■ **HOW TO COMPLETE THIS TASK**
Nothing but the records, transcribed exactly, should appear in the answer; leave the pictures out.

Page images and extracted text

....

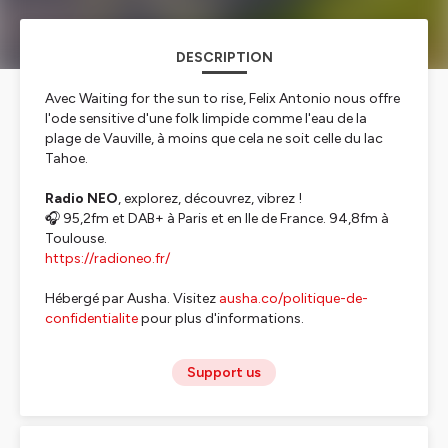
DESCRIPTION
Avec Waiting for the sun to rise, Felix Antonio nous offre
l'ode sensitive d'une folk limpide comme l'eau de la
plage de Vauville, à moins que cela ne soit celle du lac
Tahoe.
Radio NEO
, explorez, découvrez, vibrez !
🎧 95,2fm et DAB+ à Paris et en Ile de France. 94,8fm à
Toulouse.
https://radioneo.fr/
Hébergé par Ausha. Visitez
ausha.co/politique-de-
confidentialite
pour plus d'informations.
Support us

....

■ **RESPONSE BELOW**
DESCRIPTION
Avec Waiting for the sun to rise, Felix Antonio nous offre
l'ode sensitive d'une folk limpide comme l'eau de la
plage de Vauville, à moins que cela ne soit celle du lac
Tahoe.
Radio NEO
, explorez, découvrez, vibrez !
🎧 95,2fm et DAB+ à Paris et en Ile de France. 94,8fm à
Toulouse.
https://radioneo.fr/
Hébergé par Ausha. Visitez
ausha.co/politique-de-
confidentialite
pour plus d'informations.
Support us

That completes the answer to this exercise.